RS is understood to be a neurodevelopmental, not a neurodegenerative disease [5]. This notion is supported by NfL levels in serum, a marker of ongoing or recent neuroaxonal damage [24]: NfL levels at BL did not differ between patients with RS and 50 HC and there was no relevant change in levels over time in the fingolimod-treated cohort. However, a clear association was noted between increased NfL and reduced volumes of nearly all brain areas, which is in line with previous findings in another patient population [23]. In addition, there was a strong association between increased NfL concentrations in serum and CSF and a lower perfusion in all measured areas, an observation possibly linked to the decreased, lower brain volumes.

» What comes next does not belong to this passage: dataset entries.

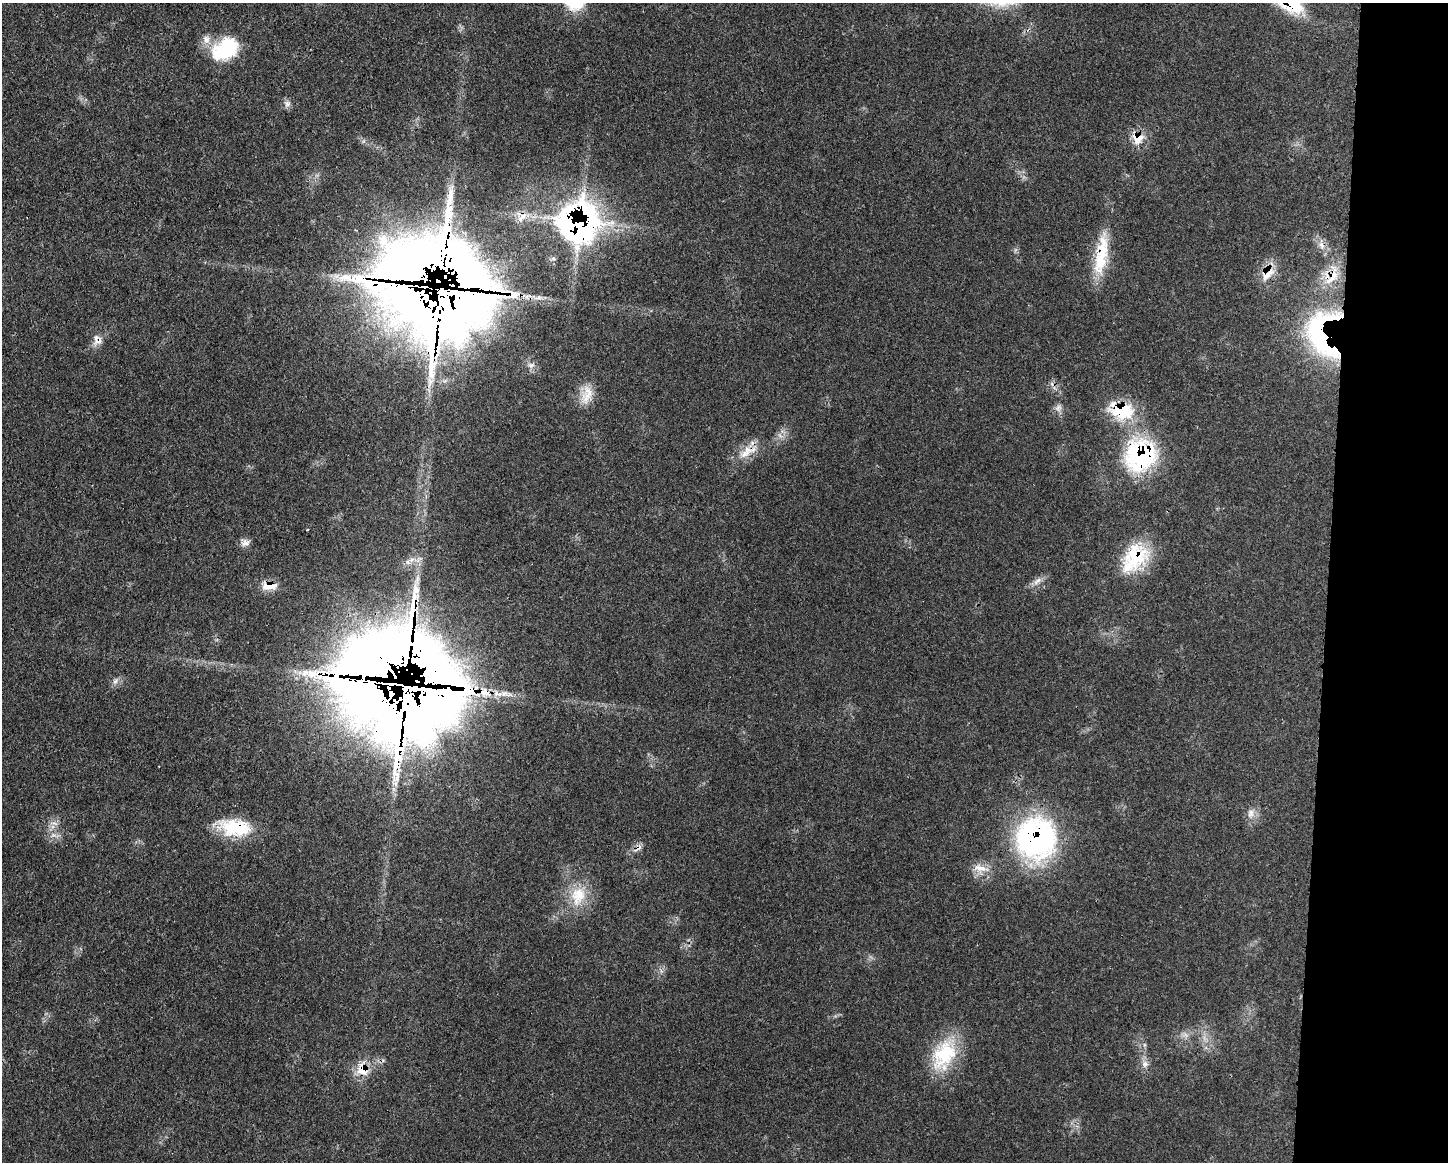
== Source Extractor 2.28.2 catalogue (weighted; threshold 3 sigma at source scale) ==
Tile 9 of 3 x 4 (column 3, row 3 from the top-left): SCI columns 3006-4451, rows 1168-2327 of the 4688 x 4663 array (HDU 1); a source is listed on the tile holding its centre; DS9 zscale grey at full resolution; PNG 1450 x 1164 px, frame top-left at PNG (2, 3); no overlay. Shown black and unused: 9% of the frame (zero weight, under 3 of 4 exposures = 2% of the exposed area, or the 3 px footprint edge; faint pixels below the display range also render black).
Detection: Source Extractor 2.28.2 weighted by HDU 2 'WHT'; one run over the whole footprint, this tile lists its part. Background 0.0546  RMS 0.0033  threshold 0.0147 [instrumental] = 3 sigma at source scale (4.5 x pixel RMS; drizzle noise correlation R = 1.50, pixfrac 1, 0.05/0.05 arcsec/px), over >= 5 px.
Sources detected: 50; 1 too faint to see at this stretch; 1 inside a brighter object's white glare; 2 cosmic-ray / hot-pixel residue — not listed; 8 inside a brighter listed object's ellipse — not listed separately; the other 38 listed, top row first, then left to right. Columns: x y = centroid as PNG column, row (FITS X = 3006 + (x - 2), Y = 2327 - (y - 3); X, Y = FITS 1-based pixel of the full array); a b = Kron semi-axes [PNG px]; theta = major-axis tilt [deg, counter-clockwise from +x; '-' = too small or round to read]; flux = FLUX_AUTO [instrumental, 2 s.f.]
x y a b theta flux
225 49 33 23 31 21
287 103 9 8 - 1.4
1138 138 18 16 25 5.3
522 217 17 7 47 2.8
579 222 24 23 - 180
1321 245 14 7 -64 2.5
1101 255 58 14 81 15
1267 274 25 14 44 6
513 295 13 11 -55 4.3
441 298 57 44 -4 1700
1321 334 73 43 -80 62
97 340 15 12 85 2.9
531 365 10 7 0 1.5
588 393 22 17 -82 5.8
1058 408 10 9 - 1.6
1122 411 36 22 -12 17
748 450 27 12 12 5.9
1140 455 41 37 55 42
307 530 3 2 - 0.6
245 543 12 8 20 1.8
1135 556 34 27 45 19
407 562 7 6 - 1
1037 581 16 6 38 2
269 586 22 10 -1 4.4
313 673 29 12 6 9.1
115 681 10 5 47 1.3
405 692 42 37 -77 1700
484 692 15 9 -24 5
506 694 21 8 -10 3.6
1251 813 13 10 -89 2.6
235 827 38 19 -8 18
53 835 9 6 19 1.5
1036 838 50 47 -89 67
980 868 21 9 -13 4.1
578 896 30 21 77 11
944 1055 44 27 61 20
1145 1064 9 8 - 1.8
362 1069 21 15 -77 6.4
Overlapping masked pixels (flux is a lower limit): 19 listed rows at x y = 1138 138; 579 222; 1101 255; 1267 274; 513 295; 441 298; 1321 334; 97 340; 1122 411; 748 450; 1140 455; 1135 556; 269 586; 313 673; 405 692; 484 692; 235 827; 1036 838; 362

Our study has several limitations. First, the number of RS patients was very small and the study is probably underpowered with regards to group comparisons of BDNF measurements by ELISA [33]. Secondly, our study design was not placebo controlled. Thirdly, given the lack of data on the use of fingolimod in young children, 6 years was set as the lower age limit for study inclusion. Lastly, while potentially important, the results related to measurements of BDNF levels in CSF must be interpreted with caution as they could not be independently validated with another method. The antibody-based technique used here has been pushed to the limit and, although the antibody used has been previously validated, the levels measured were below the detection threshold of LCMS.

Conclusions

Fingolimod treatment in this patient group was safe. This study failed to support an effect of fingolimod on BDNF levels (serum and CSF) and on clinical/imaging outcome measures, however. The low levels of BDNF detected by ELISA in CSF correlated with all clinical outcome scores, thus indicating a need to further evaluate the possible role of BDNF in the pathogenesis of RS and its utility as a potential, novel biomarker for RS. This finding needs to be confirmed in independent patient samples and also subjected to rigorous biochemical validation.